__main() function and AliasSet

In a code segment of my pass plugin, I try to gather AliasSets for all StoreInst, LoadInst and CallInst instructions in a function.
Some behaviors of the pass puzzled me.
Below is the *.ll of the test program which I run the pass on,
it was get with "llvm-gcc -Wl,--disable-opt" from a rather simple *.c program.

Oh, I appologize that I should not have asked about __main() ---- it appears in FAQ.
But the question remains that why call to __main() can alias stack location?
I think the memory location pointed by data_X pointers are not visible to __main().
In comparison, calls to printf() do not have similar effect.

Oh, I appologize that I should not have asked about __main() ---- it appears
in FAQ.
But the question remains that why call to __main() can alias stack location?
I think the memory location pointed by data_X pointers are not visible to
__main().
In comparison, calls to printf() do not have similar effect.

First, some background: -steens-aa and -anders-aa work reasonable well, but aren't production quality. In particular, they both assume that printf doesn't have side effects, when (in fact) printf can on certain GNU systems when the right format string is used. This is why they both think that printf has no side effects: they special case it.

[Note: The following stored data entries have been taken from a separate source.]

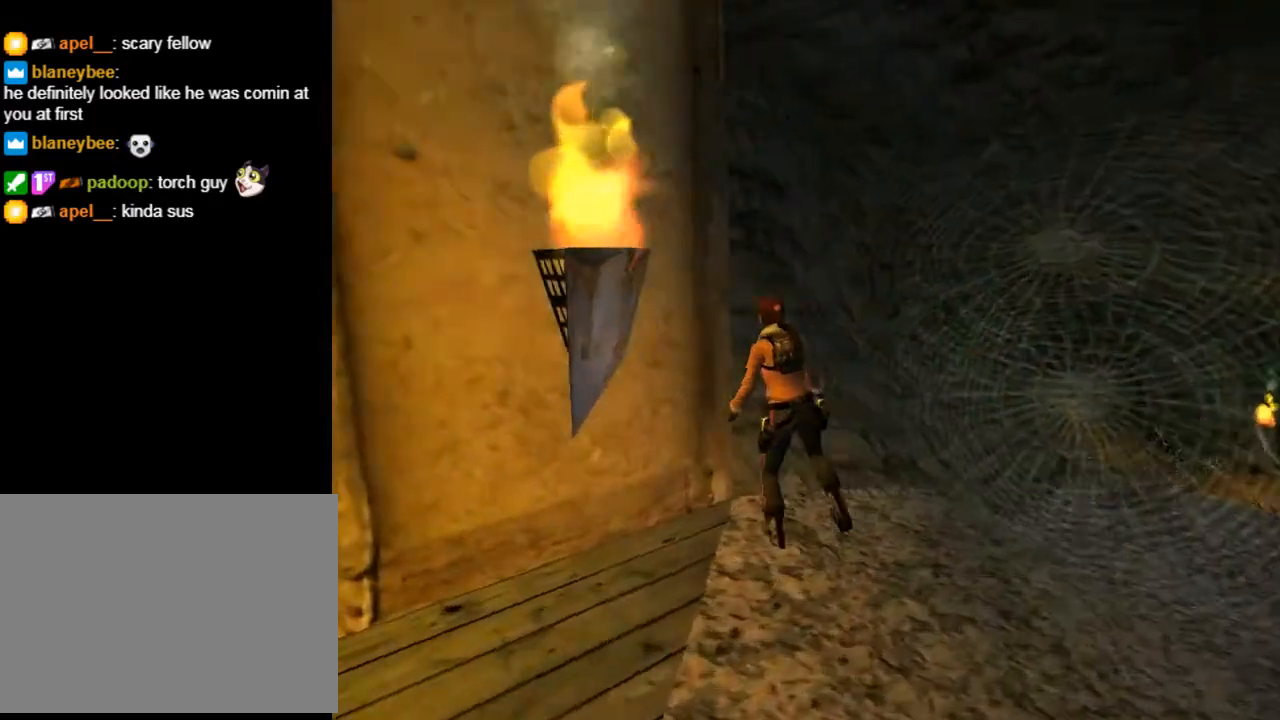
{"buttons": ["DPAD_LEFT"], "left_stick": "center", "right_stick": "center", "events": []}
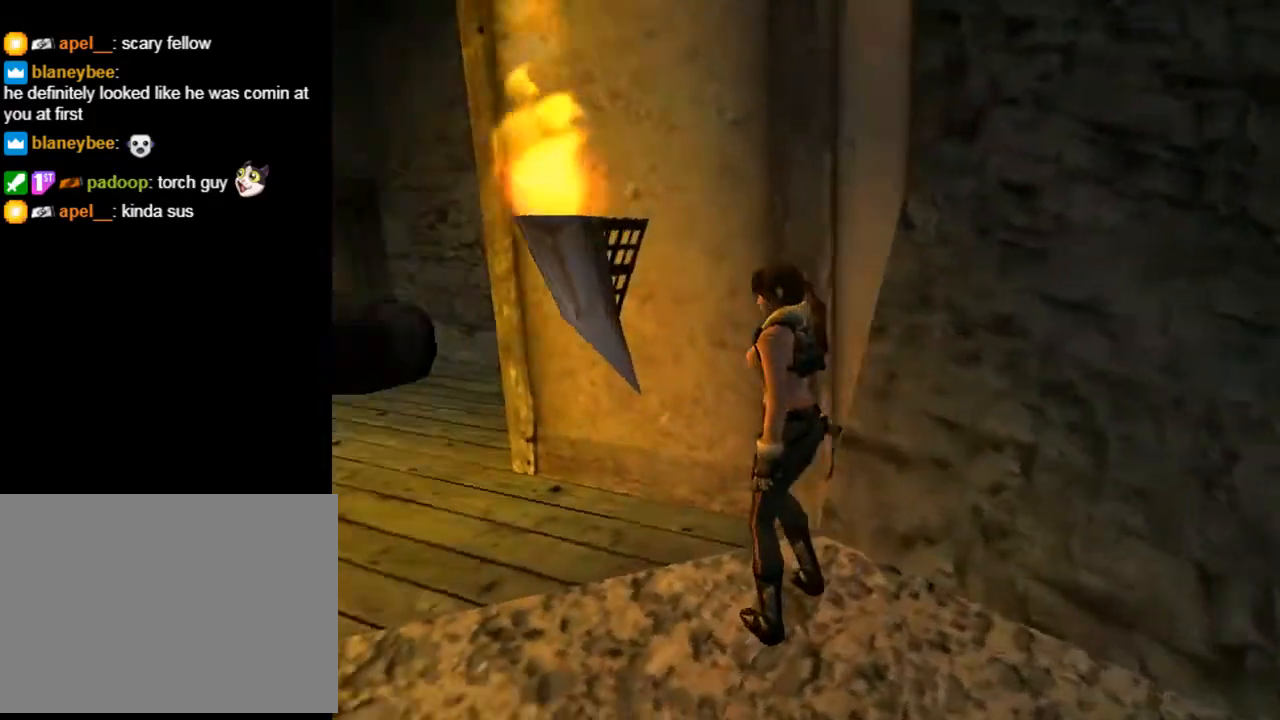
{"buttons": ["L3"], "left_stick": "center", "right_stick": "center", "events": [[100, "DPAD_LEFT", "up"], [467, "L3", "down"]]}
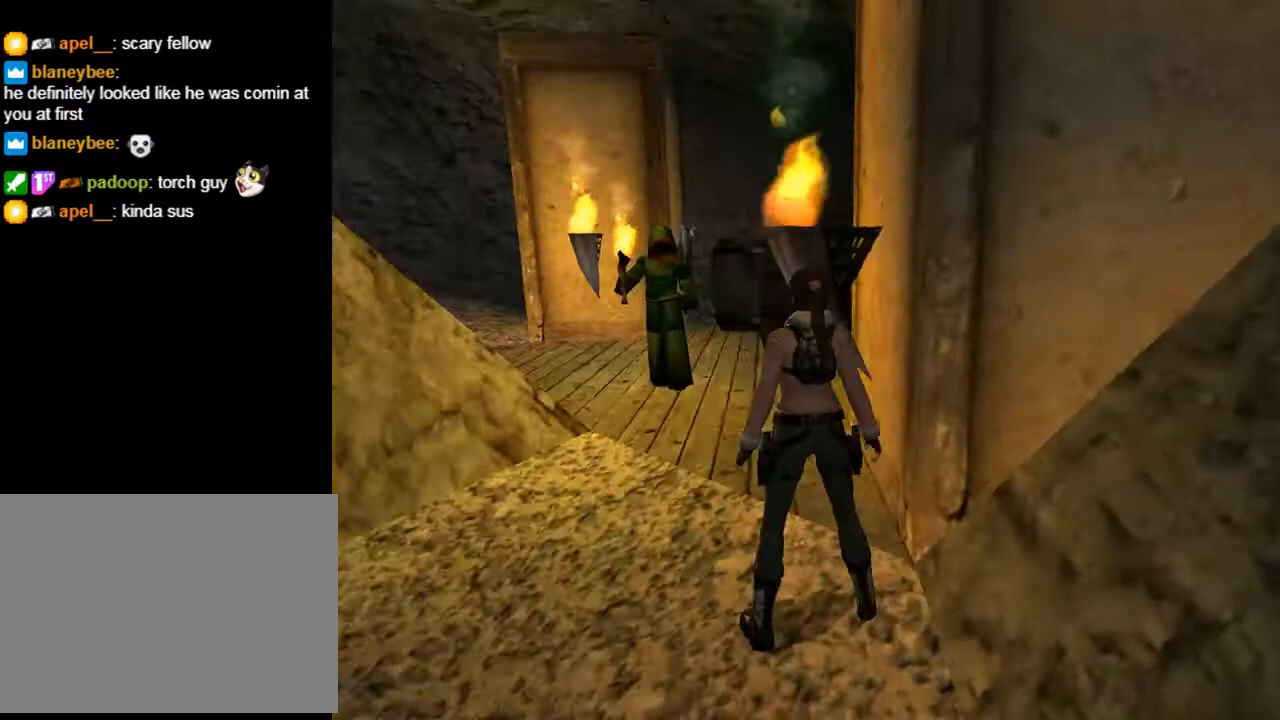
{"buttons": ["DPAD_DOWN"], "left_stick": "center", "right_stick": "center", "events": [[133, "L3", "up"], [467, "DPAD_DOWN", "down"]]}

In practice, aliasing is a bunch of heuristics, and you cannot ever be guaranteed to get an exact answer. As an example of this, both of these passes are "context insensitive". As such, they don't know anything about what the effect of a call is, so the call to __main (even though they could theoretically know) is treated quite conservatively.

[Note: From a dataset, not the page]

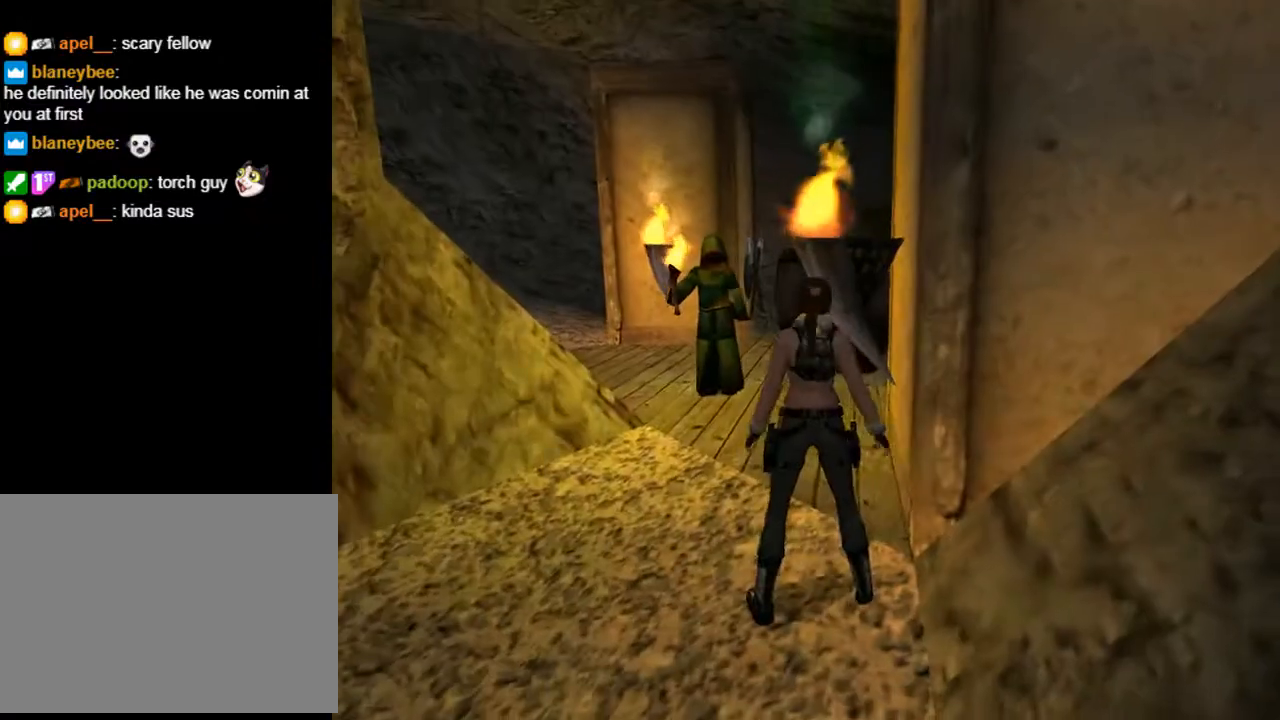
{"buttons": ["DPAD_RIGHT"], "left_stick": "center", "right_stick": "center", "events": []}
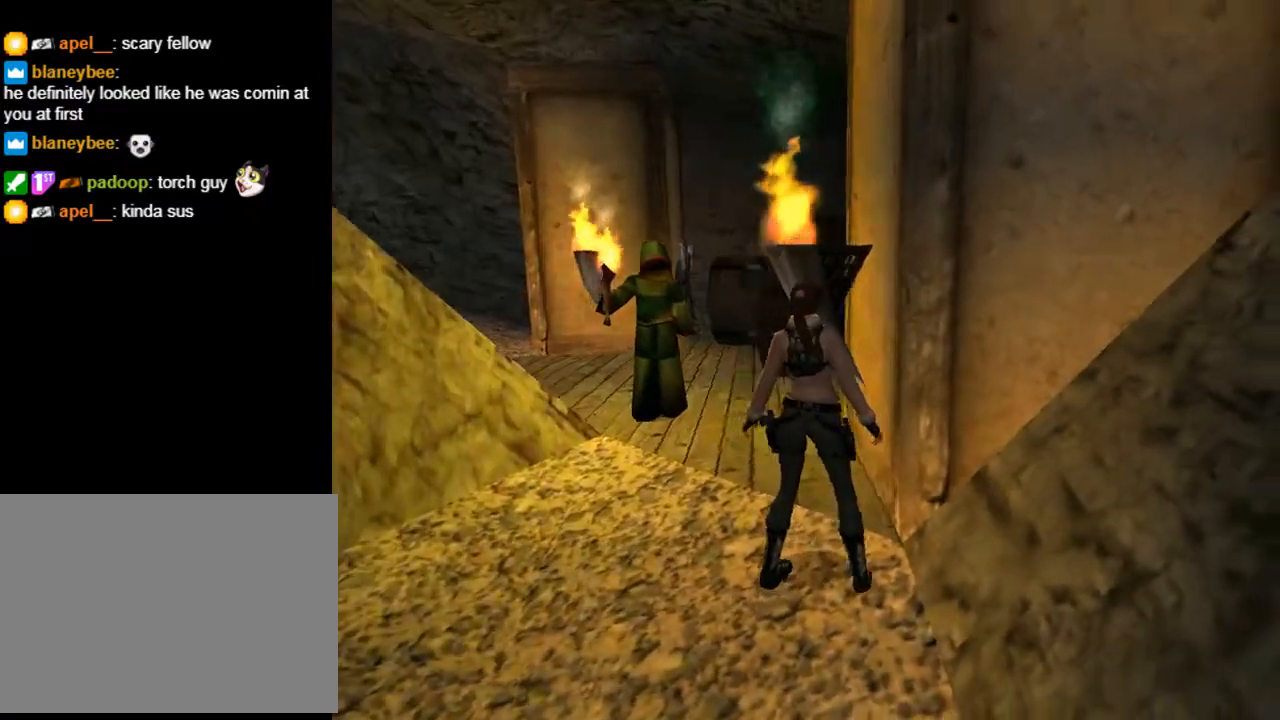
{"buttons": [], "left_stick": "center", "right_stick": "center", "events": [[100, "DPAD_RIGHT", "up"]]}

There are a couple of different options you have here. The alias passes can be combined together, so something like this:

opt -globalsmodref-aa -steens-aa ...

should be able to tell that __main has no side effects. globalsmodref-aa is a production quality pass that does some simple context sensitive analysis (such as noticing functions with no side effects at all).

Another option is the -ds-aa pass. This pass is very powerful, but is also the farthest from production quality. That said, it does get almost all common things right, it just has some bugs in areas like variable length arrays etc.

-Chris

Hi Chris,

I took a haste look at the "Points-to Analysis in Almost Linear Time" by Steens , your PHD thesis
and SteensGaard.cpp in LLVM this afternoon.
So I think:
1. Actually the basic algorithm described originally by SteensGaard does not provide MOD/REF information for functions.
2. The context insensitive part of Data Structure Analysis (LocalAnalysis) can be deemed as
an enhancement of Steens' with field sensitive and MOD/REF information
3. The implementation of -steens-aa in LLVM is through Data Structure Analysis with MOD/REF logic for functions as below:
  i. inComplete nodes may MODREF by all function.
        ii. external function does not MOD/REF any complete node.
        iii if any function MOD/REF a node then all function considered as MOD/REF the node.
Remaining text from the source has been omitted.